To clarify and guide H&M’s sustainability work we identified seven ambitious commitments in 2010. All our work-in-progress for a more sustainable fashion future is now also gathered under one name, H&M Conscious.

Among other things, the report shows that:
H&M announced a target for all cotton to come from more sustainable sources by 2020.
A total of 68,000 cotton farmers were educated on more sustainable farming practices through our active engagement in Better Cotton Initiative (BCI). 2010 also saw the first cotton harvest from the BCI.
H&M used more organic cotton than ever before in our products, a total of 15,000 tonnes. This is an increase of 77 percent compared to 2009 and it makes H&M one of the largest users of organic cotton in the world (2009: rank 5).
1,600 tonnes of recycled materials were turned into new clothes.
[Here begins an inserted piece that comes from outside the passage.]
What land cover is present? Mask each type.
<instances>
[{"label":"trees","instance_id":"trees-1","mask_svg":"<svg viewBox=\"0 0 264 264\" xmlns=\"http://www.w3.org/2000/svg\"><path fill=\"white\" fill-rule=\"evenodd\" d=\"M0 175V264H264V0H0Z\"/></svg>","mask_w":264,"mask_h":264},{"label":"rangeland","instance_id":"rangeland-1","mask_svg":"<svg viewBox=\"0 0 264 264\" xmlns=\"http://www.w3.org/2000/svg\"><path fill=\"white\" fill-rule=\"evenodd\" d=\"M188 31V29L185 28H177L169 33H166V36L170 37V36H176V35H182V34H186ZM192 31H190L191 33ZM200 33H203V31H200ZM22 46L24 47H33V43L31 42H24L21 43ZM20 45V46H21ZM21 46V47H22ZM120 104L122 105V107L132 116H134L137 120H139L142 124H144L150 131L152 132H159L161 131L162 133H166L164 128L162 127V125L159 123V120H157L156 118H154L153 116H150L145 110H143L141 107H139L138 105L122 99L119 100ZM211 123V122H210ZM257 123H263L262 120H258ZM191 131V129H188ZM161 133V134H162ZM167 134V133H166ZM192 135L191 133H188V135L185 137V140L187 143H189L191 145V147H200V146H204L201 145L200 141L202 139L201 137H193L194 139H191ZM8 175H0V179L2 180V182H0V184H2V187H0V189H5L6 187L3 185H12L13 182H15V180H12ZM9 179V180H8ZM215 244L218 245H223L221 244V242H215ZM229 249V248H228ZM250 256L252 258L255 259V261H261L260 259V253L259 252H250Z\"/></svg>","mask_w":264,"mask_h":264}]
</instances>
H&M played an active role in forming the Sustainable Apparel Coalition, working to create a universal index to show the environmental impact and fair labor practices for clothing and footwear production.
More than 300,000 workers in Bangladesh have been educated on their rights since
2008. H&M will expand this to India in 2011.
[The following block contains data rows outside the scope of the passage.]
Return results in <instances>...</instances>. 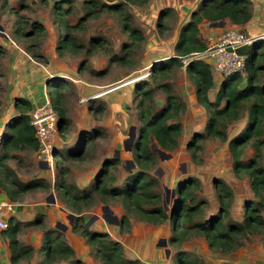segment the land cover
Instances as JSON below:
<instances>
[{
  "label": "rangeland",
  "instance_id": "rangeland-1",
  "mask_svg": "<svg viewBox=\"0 0 264 264\" xmlns=\"http://www.w3.org/2000/svg\"><path fill=\"white\" fill-rule=\"evenodd\" d=\"M56 1L58 2L0 0V118L8 119L11 116L12 105L19 99L12 98L11 87H20L18 82L26 78L22 75L23 69L26 73L30 71L25 62V59H28L39 69L42 89L38 98L41 102L54 97L57 83L67 84L64 96L67 115L71 121L67 133L61 135L57 131L53 149L47 156H39L38 152L28 148L10 153L8 165L13 170V179L22 184L40 181L50 185L46 191L27 194L22 201L29 204H47L48 197L52 194L57 200L56 204L51 205L54 208L53 214L43 216L42 226L30 227L27 226L29 222L24 223L23 244L33 251L21 264H44V254L41 255L40 252L44 243L49 240L45 237L47 235L53 238L61 237L64 245L74 251L71 257L57 253L52 264H77L78 261L82 264H102L95 258L93 248L87 240L73 231L68 215L72 213L77 217L78 214L62 196L61 191L56 189V185L62 177L63 168H67V184L79 194L94 182L103 162L113 158L120 159L115 172V185L122 186L128 176L137 172L132 146L138 140L140 127L138 89L154 90L158 82L163 80L161 77L153 78V71L157 65L163 66L168 59L176 56V42L192 11L198 7L201 0H149L144 6L127 4L126 17L130 19L132 27L143 31L146 40L136 44L126 65L112 62V59L122 57L124 49L134 41L131 34L124 29L123 18L103 7L105 4H123L125 0H93L98 4L96 12H92V0L88 3L86 0H72L71 6L63 4L61 7L70 11V14H67L69 30L79 46L69 47L63 53H59L57 47L67 32L63 25L57 24L59 4L62 1ZM167 8L173 9L174 12L167 17L168 30L160 34L157 22L162 10ZM39 25L45 29V35L38 33L39 30L35 26ZM207 27V24L202 25L204 32ZM185 67L187 66L170 74V79L182 99L183 95L194 91L197 82L196 71L189 74ZM49 87L50 95L47 93ZM216 92L217 88H214L212 98H215ZM154 99L160 103L157 105L159 107L165 104L166 96L164 92L155 90ZM148 104L151 105L150 101ZM180 121L183 124V134L179 139L178 149L165 152L170 158L160 160L152 172L159 179V189L164 195L165 207L171 209L177 197V185L193 178L200 184L195 196L197 200L207 203L204 215L205 218H211L220 208L215 183L222 180L234 194L230 218L240 221L244 205L255 201V198L249 182L237 178L233 172L228 143L208 141L199 154L200 159L194 162L187 145L196 133L204 132L208 121L207 114L199 106L190 110L186 108ZM247 122L245 117L230 126L229 137L233 138L243 130ZM132 135L136 137L130 142ZM2 136L0 134V140ZM86 140V152L80 160L56 156L57 153L66 155L79 151ZM252 156L253 149H248L247 157ZM105 206L109 207V211L104 209ZM85 210L83 217L86 224L94 216H99L88 227L90 231L108 233L112 239L121 242L126 259H138L145 264L143 258L147 256L148 247L142 239L152 236L151 227L147 226L149 223L138 221L132 216L130 233H126L127 227L123 231L120 222L125 211L118 200L103 203L96 199L93 207ZM74 221L75 219L72 223ZM59 223L66 225L67 229H59ZM163 225L171 261L178 251H183L191 258L200 259L203 264H217L220 263V255L228 256L246 248L257 249V246L264 245V232L250 233L244 245L230 254L213 251L208 241L201 236L190 235L182 244L173 245L170 243L173 236L172 225ZM134 228L137 230L135 235ZM68 235H73L72 239ZM133 239L139 241L133 244Z\"/></svg>",
  "mask_w": 264,
  "mask_h": 264
},
{
  "label": "trees",
  "instance_id": "trees-1",
  "mask_svg": "<svg viewBox=\"0 0 264 264\" xmlns=\"http://www.w3.org/2000/svg\"><path fill=\"white\" fill-rule=\"evenodd\" d=\"M59 1L62 3L59 4L60 8L58 6L57 24L63 25L67 32L57 47L59 53H63L69 47L78 48L79 46L69 30L67 14H70V11L61 7L63 4L71 6L72 0ZM88 1L86 0V3ZM54 2L58 1L54 0ZM90 2L93 5L92 12H96L97 2L93 0ZM124 2L123 4H105L103 7L123 18L124 29L131 34L134 41L132 45L124 49L122 57L112 59V62L117 61L126 65L136 44L146 40L143 31L132 27L130 19L126 17V5L136 3L144 6L149 0H125ZM173 12L174 10L169 8L162 10L157 22V30L160 34L168 30L167 17ZM252 18L251 0H201L198 7L192 11L189 21L176 42V56L168 59L163 66L157 65L153 71V78L161 77L163 80L158 82L154 90L153 88L138 89L140 127H138V140L132 146L137 172L128 176L122 186L115 185V172L120 164L119 158L105 160L94 182L79 194L67 184L65 178L67 168H63L62 177L56 189L61 191L62 196L78 214L74 218L72 229L87 240L93 248L95 258L102 264L143 263L138 259H126L121 242L112 239L108 233L92 232L88 229L83 215L85 209L93 207L96 199L103 203L118 200L122 204L125 214L121 218L120 225L123 231L127 227L126 233H130L132 216H135L138 221L152 225L170 223L173 228L170 243L173 245L182 244L190 235L201 236L208 241L213 251L230 254L244 245L250 233L264 232V40L256 41L251 45L246 56L244 71L222 79L213 99L210 97V92L215 88L212 67L203 61L192 62L185 67L189 74L196 71L197 102L208 117L204 132L196 133L191 138L187 150L192 161L197 162L200 159V152L208 141L218 140L228 143L233 172L237 178L246 179L249 182L255 198V201H249L244 205L242 219L236 221L230 218L234 194L224 181L217 180L215 183L220 204L218 212L211 218H205L207 203L197 200L195 196L200 186L199 181L188 178L177 185V197L170 209L164 205V195L159 189V179L152 174L161 160L159 151L167 153L176 151L183 134L180 118L186 111L187 105L175 89L170 74L183 69L182 58L192 53L204 52L211 46V42L203 36L202 25L223 22L225 25L228 23L240 26L246 32L244 27ZM35 28L39 30L38 33L46 34L43 33L45 29L42 26H35ZM56 86L55 95L51 97L50 102L59 117L58 131L64 135L71 127L64 96L67 84L57 83ZM155 90L164 92L166 96L164 105L157 107L160 103L154 99ZM149 101L151 105L148 104ZM14 105L18 115L8 122L0 140V187L12 202H20L27 194L46 191L50 185L40 181L22 184L12 178L13 170L8 165L10 153L27 148L35 152L40 150V143L36 137V130L31 125L29 114L35 106L23 98L17 99ZM245 117L248 122L244 129L230 138L228 134L230 126ZM87 141L79 151L66 155L57 153L56 156L62 159L68 157L80 160L86 152ZM248 149H253V156L250 158L247 157ZM43 216L38 215L27 226H42ZM23 231L21 223L11 218L5 235L10 239L13 264H21L33 251L32 248L21 243L20 235ZM45 237L49 240L44 243L40 252L41 255L44 254V264H52L57 253L65 257H71L74 254L72 249L64 245L61 237L53 238L49 235ZM175 263L203 264L200 259L191 258L183 251L177 252L173 258V264ZM77 264L82 263L78 261Z\"/></svg>",
  "mask_w": 264,
  "mask_h": 264
},
{
  "label": "crops",
  "instance_id": "crops-1",
  "mask_svg": "<svg viewBox=\"0 0 264 264\" xmlns=\"http://www.w3.org/2000/svg\"><path fill=\"white\" fill-rule=\"evenodd\" d=\"M253 3V18L251 21L244 27V30L251 36H259L264 35V0H251ZM194 11V10H193ZM207 29L204 32L201 26V31L203 36L211 42V45L214 44L222 33L227 29L228 26L237 27L242 29L240 26H233L230 24H224V26H212L211 24H207ZM229 28V27H228ZM25 59V58H23ZM25 62L29 66V73H26L23 69V78L20 82V87L17 85L15 87H11V96L15 100L17 98H23L31 102L35 108L40 105L41 100H39V91L42 89L41 87V77L39 74V69L34 67V64L25 59ZM215 78V88L220 87L221 78L214 73ZM14 85V84H13ZM214 90V89H213ZM114 92V91H113ZM112 93V92H111ZM113 96H118V94H113ZM112 97V95H111ZM210 97L212 98V91L210 92ZM183 99L187 104V109H196L202 108L196 98V85H194V91L187 95H183ZM213 99V98H212ZM34 108V109H35ZM33 109V110H34ZM32 110V112H33ZM205 112V110L202 108ZM31 112V113H32ZM17 116V111L15 109V105H12L11 116L6 119V117L0 118V134L4 135L8 122ZM139 116V114H138ZM1 180V176H0ZM0 200H9L7 194L0 187ZM12 202V201H11ZM15 203V214L12 218L19 221L21 226L24 228V223L30 222L37 215H46L53 214L54 208L51 207L52 204L45 203H36L29 204L24 203V201L13 202ZM150 236L148 239H142V242L146 243L148 247L147 256H144L143 261L145 264H173L171 261V256L168 253L167 246L164 245L166 233H163L164 225H159L158 227L150 226ZM137 230L134 228L133 234L135 235ZM73 234V233H72ZM70 239H72L73 235H68ZM128 236V235H127ZM133 236V235H132ZM25 237V229L23 233L20 235V241L23 244ZM129 237V236H128ZM131 237V235H130ZM134 238V237H133ZM133 244L138 242L139 240L133 239ZM140 243H137V245ZM24 245V244H23ZM220 263L217 264H264V245L257 246V249L246 248L243 251L236 252L234 254L228 256H221L219 259ZM0 264H13L11 261V247H10V239L5 235V231L0 230Z\"/></svg>",
  "mask_w": 264,
  "mask_h": 264
},
{
  "label": "built area",
  "instance_id": "built-area-1",
  "mask_svg": "<svg viewBox=\"0 0 264 264\" xmlns=\"http://www.w3.org/2000/svg\"><path fill=\"white\" fill-rule=\"evenodd\" d=\"M264 40V35L251 36L237 27H229L222 36L204 52L192 53L181 59L184 66L195 61L209 64L213 72L221 80L237 73H242L245 68L246 56L239 55L236 49L250 46ZM231 47L232 52L227 49ZM31 125L36 130V137L40 143L39 156H47L53 149L54 140L58 131L59 117L50 100H45L30 114ZM15 214V203L9 200H0V230H7L9 221Z\"/></svg>",
  "mask_w": 264,
  "mask_h": 264
},
{
  "label": "water",
  "instance_id": "water-1",
  "mask_svg": "<svg viewBox=\"0 0 264 264\" xmlns=\"http://www.w3.org/2000/svg\"><path fill=\"white\" fill-rule=\"evenodd\" d=\"M211 25H212V26H224V23L221 22V23H219V24H211ZM227 50H228L229 52H232V51H233V49H232L231 47H229ZM249 51H250V46H248V45L236 49V52H237L239 55H242V56H247L248 53H249ZM40 105H41V103H40ZM40 105H38V107H39ZM135 137H136V135H132V137H131V139H130V142H133V140L135 139ZM159 154H160V156H161V160H164V159H168V158H170V155H167V154H166L165 152H163V151H159ZM47 201H48L49 204H56V203H57V200H56V197H55L54 194L50 195V197H48V200H47ZM104 209L109 211V207H108V206H105ZM62 210H64V209H62ZM75 217H76V216H75L74 214H72V213H70V214L68 215V219L70 220V223H71V224H72V221L74 220ZM98 217H99V216H94L93 219H92L89 223H87V227H89L90 224H91L94 220H96ZM58 228L61 229L62 231H65V230L67 229V226L64 225V224L59 223V224H58ZM164 245L167 246L166 241L164 242ZM168 253H169V250H168Z\"/></svg>",
  "mask_w": 264,
  "mask_h": 264
}]
</instances>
H&M announced a global ban on sandblasting for all our products.
H&M saved 50 million litres of water in denim production relative to previous production methods. We plan to introduce this technique for all our denim suppliers in Bangladesh.
H&M reduced the energy use per square meter in all H&M stores by 8 percent from 2007-2010. This shows a good progress against the target to achieve 20 percent reductions by 2020.

“I am happy to see good progress in our sustainability work. To remain at the forefront of our industry we will gradually broaden our scope to take into account every part of our product’s life cycle. Our engagement in the Better Cotton Initiative and the Sustainable Apparel Coalition are two important initiatives to increase this influence,” says Helena Helmersson, Head of CSR at H&M.